A refrigerator that works well in a typical garage is no small feat of engineering, and it's expensive, said Perkins. Whirlpool's 19-cubic-foot Chillerator (a refrigerator with a small freezer on top) is $1,000, and its Freezerator (a 21-cubic-foot unit with a freezer below and a smaller unit on top that can be either a refrigerator or a freezer) is $1,100. Whirlpool also makes a small, $450 "Beverage Box" that holds 170 12-ounce cans of soda or beer. All three are on casters, and the small one fits under a workbench.

For serious makeovers, both Sears and Whirlpool offer a workstation ensemble that will make a garage work area look coordinated and finished instead of like a handyman's hodgepodge. Sears's Craftsman Professional and Whirlpool's Gladiator lines include a workbench and steel cabinetry -- a five-drawer base and a base cabinet on casters that you can move next to your car when you're working on it. Otherwise both base units fit neatly under the workbench. There are also tall, standing cabinets and wall cabinets.
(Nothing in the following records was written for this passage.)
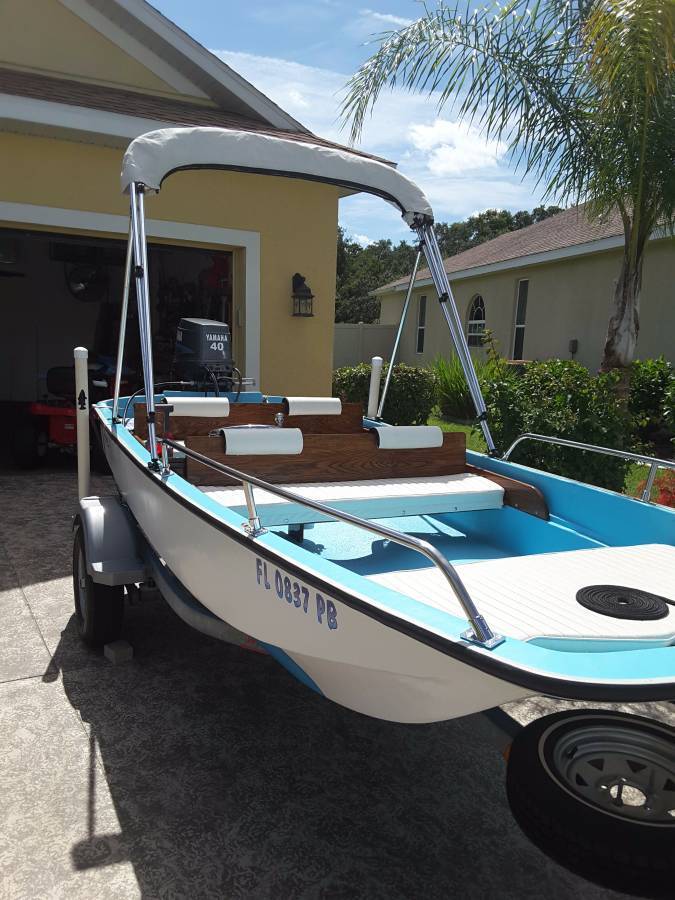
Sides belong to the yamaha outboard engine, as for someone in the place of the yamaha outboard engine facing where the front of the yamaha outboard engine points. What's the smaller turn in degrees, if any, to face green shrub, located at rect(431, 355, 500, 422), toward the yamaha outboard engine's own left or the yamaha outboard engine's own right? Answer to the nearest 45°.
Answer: approximately 90° to the yamaha outboard engine's own left

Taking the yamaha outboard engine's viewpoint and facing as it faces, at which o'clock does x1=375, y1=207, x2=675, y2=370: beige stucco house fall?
The beige stucco house is roughly at 9 o'clock from the yamaha outboard engine.

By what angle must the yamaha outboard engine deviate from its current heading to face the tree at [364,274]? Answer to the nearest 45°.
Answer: approximately 135° to its left

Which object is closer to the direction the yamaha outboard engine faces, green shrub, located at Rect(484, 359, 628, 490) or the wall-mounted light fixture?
the green shrub

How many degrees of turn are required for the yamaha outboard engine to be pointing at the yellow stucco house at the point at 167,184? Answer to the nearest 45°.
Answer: approximately 135° to its left

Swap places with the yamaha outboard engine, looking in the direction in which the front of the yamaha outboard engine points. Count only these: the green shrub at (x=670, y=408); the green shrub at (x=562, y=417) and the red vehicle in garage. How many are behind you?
1

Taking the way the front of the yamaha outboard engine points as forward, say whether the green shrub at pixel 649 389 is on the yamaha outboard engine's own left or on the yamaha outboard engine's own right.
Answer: on the yamaha outboard engine's own left

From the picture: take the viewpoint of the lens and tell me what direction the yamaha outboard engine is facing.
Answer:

Another plus with both systems: The wall cabinets can be easily attached and detached, making the entire ensemble portable and easy to stow on a moving van, should you relocate in the future. The final touches are plastic floor tiles or plastic roll flooring that make the space look and feel like a room and not a garage.
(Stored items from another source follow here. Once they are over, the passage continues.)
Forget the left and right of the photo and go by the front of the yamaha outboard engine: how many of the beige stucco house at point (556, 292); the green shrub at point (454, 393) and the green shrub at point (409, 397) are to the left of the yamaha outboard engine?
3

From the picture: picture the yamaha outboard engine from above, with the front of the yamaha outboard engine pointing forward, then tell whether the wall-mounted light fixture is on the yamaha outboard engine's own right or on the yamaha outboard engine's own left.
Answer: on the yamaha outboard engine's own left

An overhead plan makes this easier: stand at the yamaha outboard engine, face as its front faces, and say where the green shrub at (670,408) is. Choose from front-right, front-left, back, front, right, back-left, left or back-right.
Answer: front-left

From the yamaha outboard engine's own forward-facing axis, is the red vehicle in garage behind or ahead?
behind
Not being one to spend time at a workbench myself, I invited three friends to evaluate the Sears Craftsman Professional and Whirlpool Gladiator products: Greg George, a carpenter and remodeler; Dick Vail, a professional handyman, mechanical engineer and remodeler; and Ernie Weaver, an auto mechanic and wood working hobbyist.

My team's conclusion: For the weekend auto mechanic or the person who likes to build or repair small things (for example, fix a lamp or help with a child's science project), the system will work well. For the serious woodworker, the workbench and storage units are not big enough. Woodworking tools are bigger than auto repair tools and would not fit easily into either five-drawer base unit. If you routinely use large pieces of wood (to make furniture or repair a door, for example), you need a much bigger, freestanding workbench. Another downside of woodworking that can make it an unacceptable garage activity regardless of any particulars is the sawdust that gets all over everything.